California plans to launch a coronavirus vaccination information and data hub in the coming weeks that will allow state residents to sign up for alerts when they are eligible to receive a vaccine, Gov. Gavin Newsom said Monday.
The vaccination hub, dubbed My Turn, uses technology from Salesforce and Skedulo and is currently being piloted in Los Angeles and San Diego counties, Newsom said, with the intent of making it available statewide by February.
Residents will be able to use My Turn to sign up for text or email notifications alerting them to when they can receive a vaccine, as well as to receive information on where vaccines are available, how many state residents have already been vaccinated and the tiers for vaccine access.
Newsom touted My Turn as “the most robust” vaccination information system in the country, but noted that getting it available to all Californians will take a few weeks to ensure a smooth roll-out.
“We just want to make sure that we don’t run this thing into the ground and have a system that shuts down,” Newsom said Monday, during a briefing on the pandemic.
Around 130,000 state residents are being vaccinated each day as of Jan. 15, according to the California Department of Public Health. As of Jan. 17, roughly 3.2 million vaccine doses have been shipped to local health departments and multi-county health care systems.
In addition to launching My Turn, Newsom announced the state will change its vaccine distribution hierarchy to an age-based system, once all health care workers, people over age 65, food and agriculture workers, teachers and school staff members are vaccinated.
The age-based system “will allow us to scale up much more quickly and get vaccines to impacted communities much more expeditiously,” Newsom said.
Newsom argued that the state’s current average number of vaccinations per day puts the state on track to meet President Biden’s goal of 100 million vaccinations across the country in his first 100 days.
The state would only have to average around 110,000 vaccinations per day to meet that goal, Newsom noted.
“Even if things were static—they will not be—but even if things were static, we would more than exceed the goal that was laid out by the Biden administration,” Newsom said.
Newsom also acknowledged the state’s lackluster vaccination rate so far, ranking in the bottom half of states by the percentage of vaccine doses administered.
Public health officials in many counties, including some in the Bay Area, have argued they don’t have access to enough doses to efficiently vaccinate large numbers of people.
Likewise, the state’s original framework of which demographics to vaccinate and when, likely contributed to the lag, Newsom said.

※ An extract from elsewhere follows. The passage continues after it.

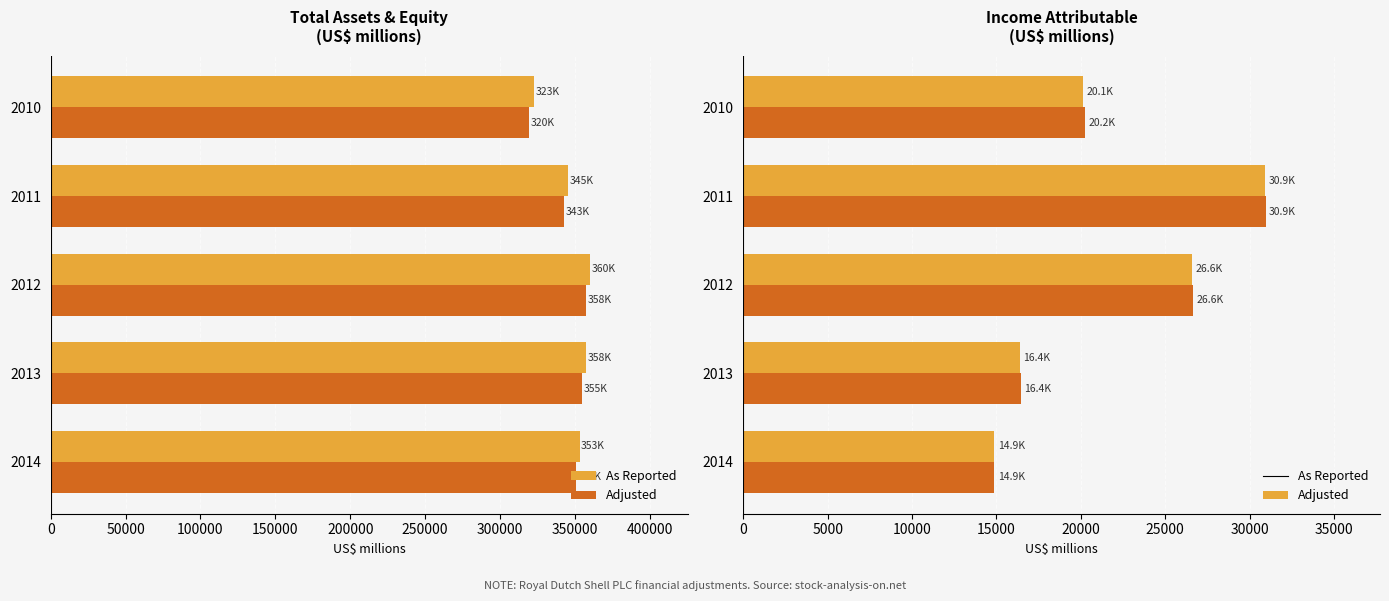

Which series changed the most between 2012 and 2011?

As Reported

“We realize we have got to increase throughput here,” he said. “While we are proud of the framework we put out … we recognize it has advantages and it has disadvantages as it relates to speed and efficiency.”
The state also plans to reallocate some vaccine doses that go unused to ensure every possible dose is utilized.
“We have tripled our rate of administration of the vaccine,” Newsom said, noting that daily vaccinations were at just 43,459 on Jan. 4. “We’re just getting going.”